250 Words on Career Advice

[I try to start my day writing 250 words on anything. I’ll post one every Tuesday until I run out of good ones.]

I recently wrote about how I’m reluctant to give advice because it might be very wrong. Another reason is that it would be irrelevant. My career path is not replicable. Conversely, creators today have opportunities I never did. It’s a different world.

My first job out of college, I was hired by a small daily newspaper as a part-time night-shift sportswriter. That was my foot in the door of professional writing. Back then, that paper had an editorial staff of about a dozen people. Now it has three. My entry-level job is extinct. 

As a freelance writer, I sold articles to magazines. Today, many of them are defunct. The number of print outlets for freelancing of all sorts—writing, photography, illustrations, cartoons—has withered. 

I started my graphic novel career by mailing my Mom’s Cancer webcomic to four publishers. One, Abrams, plucked it from the slush pile and published it.
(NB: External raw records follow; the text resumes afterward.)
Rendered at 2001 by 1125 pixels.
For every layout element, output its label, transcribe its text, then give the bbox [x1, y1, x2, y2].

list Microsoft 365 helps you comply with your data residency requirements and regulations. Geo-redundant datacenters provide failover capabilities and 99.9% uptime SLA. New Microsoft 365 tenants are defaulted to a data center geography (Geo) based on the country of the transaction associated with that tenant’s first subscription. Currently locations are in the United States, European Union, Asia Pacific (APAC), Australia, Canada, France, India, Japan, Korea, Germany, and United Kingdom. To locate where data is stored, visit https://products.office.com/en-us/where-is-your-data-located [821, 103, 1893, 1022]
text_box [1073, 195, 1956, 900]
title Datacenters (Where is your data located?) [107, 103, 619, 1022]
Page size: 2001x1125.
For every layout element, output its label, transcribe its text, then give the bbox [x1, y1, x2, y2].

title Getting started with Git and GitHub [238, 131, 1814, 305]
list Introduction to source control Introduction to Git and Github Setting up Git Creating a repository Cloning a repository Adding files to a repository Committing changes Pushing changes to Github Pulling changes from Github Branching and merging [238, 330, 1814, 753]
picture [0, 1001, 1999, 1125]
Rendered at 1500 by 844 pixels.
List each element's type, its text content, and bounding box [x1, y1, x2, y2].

I never heard from the others. I would not advise anyone to do that even though it worked for me.

On the other hand, the Internet didn’t exist when I was young. In a time when anyone can create and instantly distribute content worldwide, the challenge is getting noticed and paid. I know nothing about that.

Every successful creator I know has a different origin story. The only commonality I’ve found is that they did a lot of work, put it out into the world however they could, and did more of whatever people liked. That's my best career advice.